» **What you are asked to do**
Extract verbatim the lines below, from the first line through the line that contains "08/02/2024 - 01:48", with both ends included.

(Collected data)
-=-=-=-=-
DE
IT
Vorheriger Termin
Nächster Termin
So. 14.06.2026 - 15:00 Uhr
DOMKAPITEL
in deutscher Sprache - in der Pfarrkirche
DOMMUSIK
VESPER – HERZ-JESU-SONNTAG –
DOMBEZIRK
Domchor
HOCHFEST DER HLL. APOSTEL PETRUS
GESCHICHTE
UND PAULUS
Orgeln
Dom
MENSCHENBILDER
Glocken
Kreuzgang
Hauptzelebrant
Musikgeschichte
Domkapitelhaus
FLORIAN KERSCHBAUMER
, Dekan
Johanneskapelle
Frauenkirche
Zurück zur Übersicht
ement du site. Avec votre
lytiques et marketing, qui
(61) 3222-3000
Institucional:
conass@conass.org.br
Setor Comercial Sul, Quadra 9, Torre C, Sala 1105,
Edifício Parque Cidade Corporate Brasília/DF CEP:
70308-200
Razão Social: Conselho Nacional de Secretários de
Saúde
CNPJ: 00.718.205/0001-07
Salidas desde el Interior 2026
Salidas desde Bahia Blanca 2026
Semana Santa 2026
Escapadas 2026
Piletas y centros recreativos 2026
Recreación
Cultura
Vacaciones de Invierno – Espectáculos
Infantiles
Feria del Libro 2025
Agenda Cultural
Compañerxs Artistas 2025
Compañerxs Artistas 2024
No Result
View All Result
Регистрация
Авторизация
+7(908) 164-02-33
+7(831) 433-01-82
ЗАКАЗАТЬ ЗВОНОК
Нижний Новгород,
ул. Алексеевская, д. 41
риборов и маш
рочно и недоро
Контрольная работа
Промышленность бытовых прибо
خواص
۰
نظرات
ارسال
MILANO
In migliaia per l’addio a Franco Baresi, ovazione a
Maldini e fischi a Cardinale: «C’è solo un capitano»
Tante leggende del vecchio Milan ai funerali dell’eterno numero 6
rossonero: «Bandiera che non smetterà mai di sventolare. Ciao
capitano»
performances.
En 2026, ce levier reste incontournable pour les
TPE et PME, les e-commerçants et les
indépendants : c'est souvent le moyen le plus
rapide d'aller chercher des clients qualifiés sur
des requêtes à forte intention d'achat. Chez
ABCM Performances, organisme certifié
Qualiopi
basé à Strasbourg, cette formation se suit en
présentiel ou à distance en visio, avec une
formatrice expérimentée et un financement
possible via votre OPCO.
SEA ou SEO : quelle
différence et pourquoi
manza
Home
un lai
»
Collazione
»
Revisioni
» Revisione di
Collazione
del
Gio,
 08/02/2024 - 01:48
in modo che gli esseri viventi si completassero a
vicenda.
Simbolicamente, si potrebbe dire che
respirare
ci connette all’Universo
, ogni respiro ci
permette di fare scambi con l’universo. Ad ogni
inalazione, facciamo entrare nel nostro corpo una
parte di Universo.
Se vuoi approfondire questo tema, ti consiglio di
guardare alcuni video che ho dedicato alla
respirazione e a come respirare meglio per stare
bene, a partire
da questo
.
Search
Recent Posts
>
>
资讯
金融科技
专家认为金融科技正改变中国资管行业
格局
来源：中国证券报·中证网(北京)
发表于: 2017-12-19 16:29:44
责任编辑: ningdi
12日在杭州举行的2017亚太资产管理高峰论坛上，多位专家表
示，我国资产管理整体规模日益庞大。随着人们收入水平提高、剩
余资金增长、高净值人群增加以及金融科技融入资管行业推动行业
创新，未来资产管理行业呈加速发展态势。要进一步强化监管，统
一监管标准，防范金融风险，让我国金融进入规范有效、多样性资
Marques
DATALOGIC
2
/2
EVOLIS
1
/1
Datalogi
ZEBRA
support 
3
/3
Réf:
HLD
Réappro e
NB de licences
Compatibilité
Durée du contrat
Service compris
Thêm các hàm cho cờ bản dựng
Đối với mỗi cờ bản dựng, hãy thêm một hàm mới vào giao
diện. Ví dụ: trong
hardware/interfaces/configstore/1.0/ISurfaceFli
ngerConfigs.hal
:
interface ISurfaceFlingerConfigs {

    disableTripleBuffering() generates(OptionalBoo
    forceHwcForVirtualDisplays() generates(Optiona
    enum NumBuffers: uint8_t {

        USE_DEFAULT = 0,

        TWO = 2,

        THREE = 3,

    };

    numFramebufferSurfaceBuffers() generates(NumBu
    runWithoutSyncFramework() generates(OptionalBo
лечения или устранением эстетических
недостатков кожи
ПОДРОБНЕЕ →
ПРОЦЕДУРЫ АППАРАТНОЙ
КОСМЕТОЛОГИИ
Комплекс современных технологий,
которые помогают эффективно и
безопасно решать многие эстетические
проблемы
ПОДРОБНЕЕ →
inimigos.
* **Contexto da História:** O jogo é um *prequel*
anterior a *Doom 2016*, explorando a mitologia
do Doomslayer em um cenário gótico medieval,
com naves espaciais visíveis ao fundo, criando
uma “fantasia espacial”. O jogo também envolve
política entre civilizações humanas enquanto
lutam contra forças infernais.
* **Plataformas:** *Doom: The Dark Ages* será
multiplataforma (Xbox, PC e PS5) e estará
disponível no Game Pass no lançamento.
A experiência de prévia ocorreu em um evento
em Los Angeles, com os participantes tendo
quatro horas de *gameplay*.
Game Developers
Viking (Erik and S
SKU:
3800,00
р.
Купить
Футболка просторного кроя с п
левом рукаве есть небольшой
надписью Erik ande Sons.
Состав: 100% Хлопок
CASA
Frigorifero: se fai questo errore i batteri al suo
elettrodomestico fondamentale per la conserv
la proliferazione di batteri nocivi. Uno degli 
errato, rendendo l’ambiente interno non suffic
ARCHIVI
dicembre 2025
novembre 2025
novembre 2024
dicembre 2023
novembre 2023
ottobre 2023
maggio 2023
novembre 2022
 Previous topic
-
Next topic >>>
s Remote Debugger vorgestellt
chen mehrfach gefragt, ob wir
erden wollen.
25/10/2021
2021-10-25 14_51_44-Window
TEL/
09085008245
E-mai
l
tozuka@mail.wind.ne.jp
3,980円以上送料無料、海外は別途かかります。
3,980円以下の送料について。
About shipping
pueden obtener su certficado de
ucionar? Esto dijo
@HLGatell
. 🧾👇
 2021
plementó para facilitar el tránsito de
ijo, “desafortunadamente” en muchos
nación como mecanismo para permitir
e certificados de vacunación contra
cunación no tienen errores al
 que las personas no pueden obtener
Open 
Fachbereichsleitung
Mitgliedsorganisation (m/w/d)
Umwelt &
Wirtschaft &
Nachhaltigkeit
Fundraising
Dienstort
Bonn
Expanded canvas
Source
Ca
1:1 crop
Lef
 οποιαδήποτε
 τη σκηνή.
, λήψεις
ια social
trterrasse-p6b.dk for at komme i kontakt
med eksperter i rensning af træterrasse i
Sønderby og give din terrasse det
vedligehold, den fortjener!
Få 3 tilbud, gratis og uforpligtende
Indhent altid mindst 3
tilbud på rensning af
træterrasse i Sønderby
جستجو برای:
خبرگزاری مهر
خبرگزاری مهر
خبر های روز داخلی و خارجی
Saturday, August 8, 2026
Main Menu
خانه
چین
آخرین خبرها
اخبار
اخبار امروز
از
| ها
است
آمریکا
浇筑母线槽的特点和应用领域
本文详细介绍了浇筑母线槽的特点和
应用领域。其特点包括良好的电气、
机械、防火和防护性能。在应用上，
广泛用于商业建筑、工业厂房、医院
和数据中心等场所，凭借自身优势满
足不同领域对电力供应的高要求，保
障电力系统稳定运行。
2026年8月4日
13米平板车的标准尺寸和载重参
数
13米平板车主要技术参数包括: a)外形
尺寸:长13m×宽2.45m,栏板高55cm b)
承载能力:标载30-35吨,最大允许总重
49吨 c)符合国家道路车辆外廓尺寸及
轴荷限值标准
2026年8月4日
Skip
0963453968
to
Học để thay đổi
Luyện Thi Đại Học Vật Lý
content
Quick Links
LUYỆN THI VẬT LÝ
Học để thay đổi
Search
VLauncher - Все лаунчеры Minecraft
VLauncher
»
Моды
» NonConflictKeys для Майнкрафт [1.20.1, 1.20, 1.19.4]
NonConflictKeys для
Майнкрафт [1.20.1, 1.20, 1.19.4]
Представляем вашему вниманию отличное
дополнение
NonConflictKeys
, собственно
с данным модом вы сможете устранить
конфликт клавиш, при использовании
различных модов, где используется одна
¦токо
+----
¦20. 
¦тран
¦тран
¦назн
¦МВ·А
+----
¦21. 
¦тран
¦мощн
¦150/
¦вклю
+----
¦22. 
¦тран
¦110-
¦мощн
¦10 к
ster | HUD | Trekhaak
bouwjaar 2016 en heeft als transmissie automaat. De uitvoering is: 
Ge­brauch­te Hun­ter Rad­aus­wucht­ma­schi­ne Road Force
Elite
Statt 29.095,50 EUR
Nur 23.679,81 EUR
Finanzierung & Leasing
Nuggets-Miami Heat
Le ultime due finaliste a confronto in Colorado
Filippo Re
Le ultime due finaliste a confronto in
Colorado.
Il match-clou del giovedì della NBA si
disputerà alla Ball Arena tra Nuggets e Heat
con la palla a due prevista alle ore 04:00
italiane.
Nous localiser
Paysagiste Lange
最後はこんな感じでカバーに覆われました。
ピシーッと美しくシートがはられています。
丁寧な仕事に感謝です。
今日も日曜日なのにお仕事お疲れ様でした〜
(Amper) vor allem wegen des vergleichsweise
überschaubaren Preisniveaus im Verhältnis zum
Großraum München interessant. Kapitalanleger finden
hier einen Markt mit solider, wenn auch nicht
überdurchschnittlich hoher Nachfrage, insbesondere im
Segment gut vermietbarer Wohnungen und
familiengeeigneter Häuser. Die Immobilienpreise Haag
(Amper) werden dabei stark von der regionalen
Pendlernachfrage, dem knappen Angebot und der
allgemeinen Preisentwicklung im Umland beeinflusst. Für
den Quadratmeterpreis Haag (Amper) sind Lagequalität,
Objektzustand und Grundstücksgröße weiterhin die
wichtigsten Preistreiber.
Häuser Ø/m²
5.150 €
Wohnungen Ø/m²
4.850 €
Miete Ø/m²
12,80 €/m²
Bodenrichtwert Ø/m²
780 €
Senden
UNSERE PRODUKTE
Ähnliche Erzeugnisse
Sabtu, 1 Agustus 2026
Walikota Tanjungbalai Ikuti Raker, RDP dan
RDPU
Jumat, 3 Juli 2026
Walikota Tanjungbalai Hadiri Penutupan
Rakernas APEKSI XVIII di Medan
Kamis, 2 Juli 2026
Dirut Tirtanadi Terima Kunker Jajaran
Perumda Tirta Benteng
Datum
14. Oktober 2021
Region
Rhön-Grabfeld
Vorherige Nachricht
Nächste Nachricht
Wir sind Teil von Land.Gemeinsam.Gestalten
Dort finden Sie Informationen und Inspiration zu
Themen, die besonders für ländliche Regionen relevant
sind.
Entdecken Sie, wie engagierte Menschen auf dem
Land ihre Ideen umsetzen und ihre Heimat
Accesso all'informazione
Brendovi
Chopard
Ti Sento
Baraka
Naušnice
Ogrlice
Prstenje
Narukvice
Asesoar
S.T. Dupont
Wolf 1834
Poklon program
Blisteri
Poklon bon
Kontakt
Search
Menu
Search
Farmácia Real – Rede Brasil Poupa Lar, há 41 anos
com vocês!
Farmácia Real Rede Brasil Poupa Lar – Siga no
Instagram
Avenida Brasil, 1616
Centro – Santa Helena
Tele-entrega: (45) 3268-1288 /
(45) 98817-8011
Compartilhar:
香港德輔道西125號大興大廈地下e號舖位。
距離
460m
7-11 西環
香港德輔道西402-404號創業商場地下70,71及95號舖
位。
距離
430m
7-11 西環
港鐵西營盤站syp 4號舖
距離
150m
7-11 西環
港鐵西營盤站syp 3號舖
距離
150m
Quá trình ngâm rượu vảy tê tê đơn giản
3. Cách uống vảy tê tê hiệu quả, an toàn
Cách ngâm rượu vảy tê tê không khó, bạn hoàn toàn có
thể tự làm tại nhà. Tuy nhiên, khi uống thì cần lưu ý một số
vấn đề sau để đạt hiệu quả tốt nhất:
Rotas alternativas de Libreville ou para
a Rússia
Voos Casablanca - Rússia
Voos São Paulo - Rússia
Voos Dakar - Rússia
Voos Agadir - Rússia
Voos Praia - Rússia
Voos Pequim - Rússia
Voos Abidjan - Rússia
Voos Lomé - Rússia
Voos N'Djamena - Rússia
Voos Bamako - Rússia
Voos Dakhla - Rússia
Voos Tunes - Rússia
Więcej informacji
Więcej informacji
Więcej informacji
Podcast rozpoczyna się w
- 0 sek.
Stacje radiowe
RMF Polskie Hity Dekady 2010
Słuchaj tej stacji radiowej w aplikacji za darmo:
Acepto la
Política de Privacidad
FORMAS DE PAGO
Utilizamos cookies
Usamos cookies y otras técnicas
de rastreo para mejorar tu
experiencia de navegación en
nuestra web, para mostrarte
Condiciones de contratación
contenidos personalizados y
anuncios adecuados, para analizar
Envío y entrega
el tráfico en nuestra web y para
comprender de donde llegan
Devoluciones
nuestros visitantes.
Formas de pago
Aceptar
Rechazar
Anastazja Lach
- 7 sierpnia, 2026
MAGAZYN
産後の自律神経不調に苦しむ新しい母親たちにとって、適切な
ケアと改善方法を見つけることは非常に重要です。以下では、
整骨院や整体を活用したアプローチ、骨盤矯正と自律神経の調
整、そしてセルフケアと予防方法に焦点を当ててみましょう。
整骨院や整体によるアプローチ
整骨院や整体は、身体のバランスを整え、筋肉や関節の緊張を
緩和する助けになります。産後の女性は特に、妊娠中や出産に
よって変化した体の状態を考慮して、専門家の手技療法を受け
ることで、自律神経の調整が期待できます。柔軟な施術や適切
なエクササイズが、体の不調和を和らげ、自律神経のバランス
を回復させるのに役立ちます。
-=-=-=-=-
» **Answer to this task**
DE
IT
Vorheriger Termin
Nächster Termin
So. 14.06.2026 - 15:00 Uhr
DOMKAPITEL
in deutscher Sprache - in der Pfarrkirche
DOMMUSIK
VESPER – HERZ-JESU-SONNTAG –
DOMBEZIRK
Domchor
HOCHFEST DER HLL. APOSTEL PETRUS
GESCHICHTE
UND PAULUS
Orgeln
Dom
MENSCHENBILDER
Glocken
Kreuzgang
Hauptzelebrant
Musikgeschichte
Domkapitelhaus
FLORIAN KERSCHBAUMER
, Dekan
Johanneskapelle
Frauenkirche
Zurück zur Übersicht
ement du site. Avec votre
lytiques et marketing, qui
(61) 3222-3000
Institucional:
conass@conass.org.br
Setor Comercial Sul, Quadra 9, Torre C, Sala 1105,
Edifício Parque Cidade Corporate Brasília/DF CEP:
70308-200
Razão Social: Conselho Nacional de Secretários de
Saúde
CNPJ: 00.718.205/0001-07
Salidas desde el Interior 2026
Salidas desde Bahia Blanca 2026
Semana Santa 2026
Escapadas 2026
Piletas y centros recreativos 2026
Recreación
Cultura
Vacaciones de Invierno – Espectáculos
Infantiles
Feria del Libro 2025
Agenda Cultural
Compañerxs Artistas 2025
Compañerxs Artistas 2024
No Result
View All Result
Регистрация
Авторизация
+7(908) 164-02-33
+7(831) 433-01-82
ЗАКАЗАТЬ ЗВОНОК
Нижний Новгород,
ул. Алексеевская, д. 41
риборов и маш
рочно и недоро
Контрольная работа
Промышленность бытовых прибо
خواص
۰
نظرات
ارسال
MILANO
In migliaia per l’addio a Franco Baresi, ovazione a
Maldini e fischi a Cardinale: «C’è solo un capitano»
Tante leggende del vecchio Milan ai funerali dell’eterno numero 6
rossonero: «Bandiera che non smetterà mai di sventolare. Ciao
capitano»
performances.
En 2026, ce levier reste incontournable pour les
TPE et PME, les e-commerçants et les
indépendants : c'est souvent le moyen le plus
rapide d'aller chercher des clients qualifiés sur
des requêtes à forte intention d'achat. Chez
ABCM Performances, organisme certifié
Qualiopi
basé à Strasbourg, cette formation se suit en
présentiel ou à distance en visio, avec une
formatrice expérimentée et un financement
possible via votre OPCO.
SEA ou SEO : quelle
différence et pourquoi
manza
Home
un lai
»
Collazione
»
Revisioni
» Revisione di
Collazione
del
Gio,
 08/02/2024 - 01:48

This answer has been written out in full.